Anschließend ging’s dann mit der Gondel wieder bergab, da
der Trail runter einfach zu steil und gefährlich ist. Während wir auf die
Stadt zusteuerten, neigte sich schließlich auch der Tag zu Ende und so tauchten
wir in Vancouvers Nacht ein.
Nach dieser extremen Bergerfahrung stand mir der geplante
Sonntagsausflug nach Whistler ein bisschen vor Kopf. Noch so eine Kraxeltour
hätte ich nun wirklich nicht überlebt und so wandte ich das Unheil ab, in dem
ich mir am Samstag auf ebener Strecke und ohne sichtbares Hindernis (es schien
dann doch eine leicht hervorstehende Wurzel zu geben) den rechten Mittelzeh
brach. Dies boykottierte zwar nicht den Trip an sich, aber doch behinderte es mich
ausreichend, um Berggipfelerklimmungen zu vermeiden.
So wurden die Programmpunkte auf der Whistlertour also recht
überschaulich gestaltet.
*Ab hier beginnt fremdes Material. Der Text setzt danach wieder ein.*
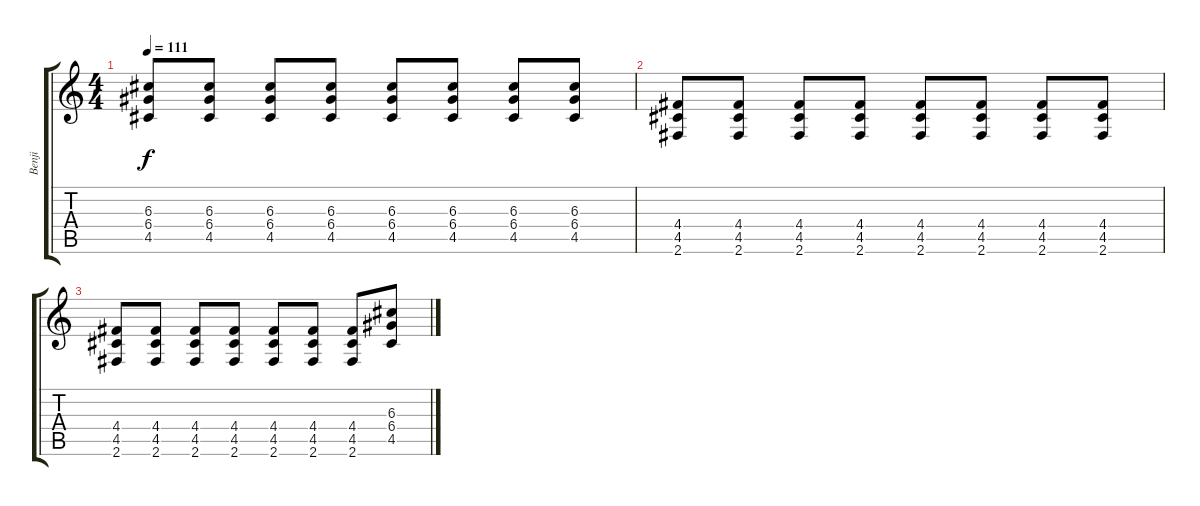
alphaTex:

\track ("Benji" "Benji") {instrument overdrivenguitar}
\staff {score tabs}
\tuning (E4 B3 G3 D3 A2 E2) {hide}
\ts (4 4)
\tempo 111
\clef g2
\ks c
(6.3 6.4 4.5).8{dy f} (6.3 6.4 4.5).8 (6.3 6.4 4.5).8 (6.3 6.4 4.5).8 (6.3 6.4 4.5).8 (6.3 6.4 4.5).8 (6.3 6.4 4.5).8 (6.3 6.4 4.5).8 |
(4.4 4.5 2.6).8 (4.4 4.5 2.6).8 (4.4 4.5 2.6).8 (4.4 4.5 2.6).8 (4.4 4.5 2.6).8 (4.4 4.5 2.6).8 (4.4 4.5 2.6).8 (4.4 4.5 2.6).8 |
(4.4 4.5 2.6).8 (4.4 4.5 2.6).8 (4.4 4.5 2.6).8 (4.4 4.5 2.6).8 (4.4 4.5 2.6).8 (4.4 4.5 2.6).8 (4.4 4.5 2.6).8 (6.3 6.4 4.5).8
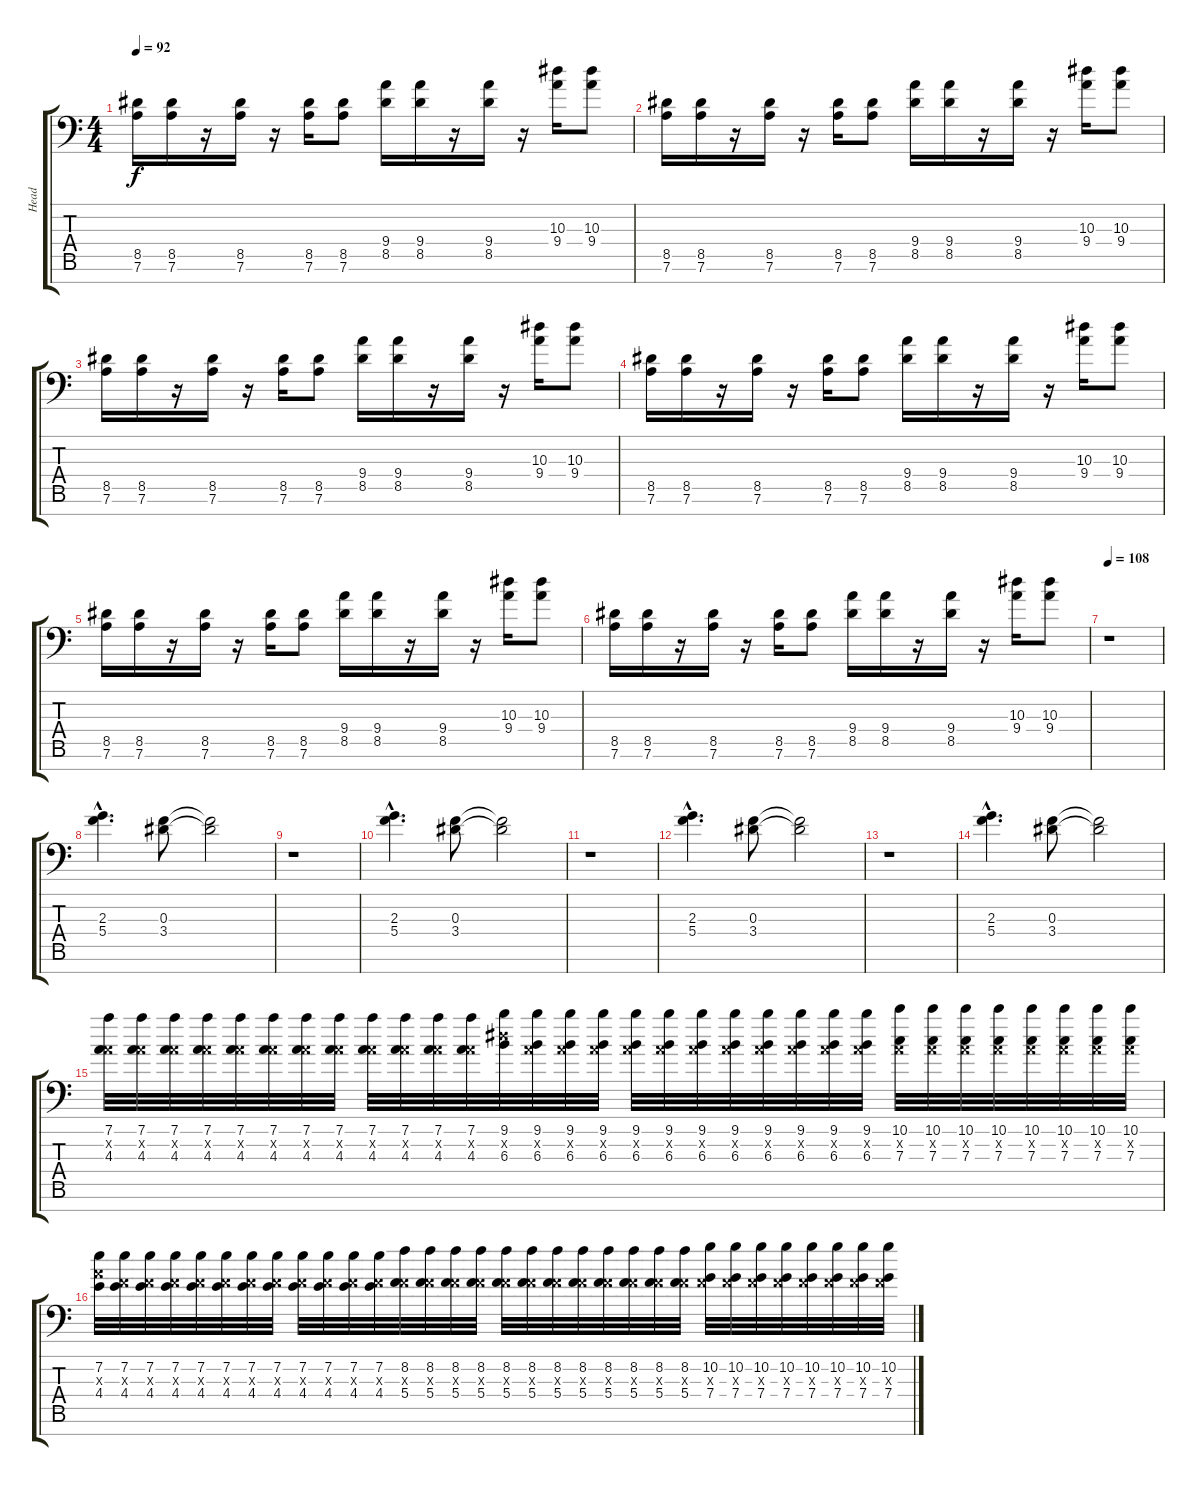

Dreimal Wasserfall, zweimal See und ein langer Spaziergang.
Das absolute Highlight ereignete sich allerdings am
Vormittag. Ich hatte gerade mein Aufwachritual mit einem Sprung in den See
beendet und versuchte mich daran durch die Sonne spazierend etwas zu trocknen, als wir vor uns auf dem Weg auf einmal ein kleinerer Menschenauflauf erblickten. Felix
scherzt: „Da sind jetzt ein paar Bären. Und die Mama sitzt gleich daneben.“ Ich
hatte nämlich noch kurz vorher den Funfact zum Besten gegeben, dass Bären nur
gefährlich sind, wenn sie Junge im Schlepptau haben. Kaum hatten wir also den Menschenauflauf
erreicht, sahen wir im Gebüsch, glücklich vor sich hinmümmeln eine Bärenmama
mit ihren zwei Jungen. Da wir nicht ganz so mutig wie der ein oder andere
tollkühne Tourist waren, muss man leider viel Vorstellungskraft walten lassen,
um wirklich einen Bären im Gebüsch erkennen zu können, aber ich denke, die
dürfte jeder von euch aufbringen können.
Whistler ist also auf jeden Fall einen Ausflug wert. Auch
wenn’s noch nicht schneit und man sich noch zu Fuß durch die Gegend begeben
muss. Und nach meinem Fazit ist Whistler im Gegensatz zu Victoria richtig
authentisch touristisch, wobei der Versuch ein Alpendorf nach Nordamerika zu
bringen in einem touristischen Mountain-Phantasialand geendet ist.
Japanischer Funfact of the day: In Japan sagt man, dass Leute, die jemanden vermissen einen ganz langen Hals bekommen, weil sie immer nach der geliebten Person Ausschau halten. Ich hoffe also, ihr seht alle aus wie Giraffen, wenn ich wiederkomme!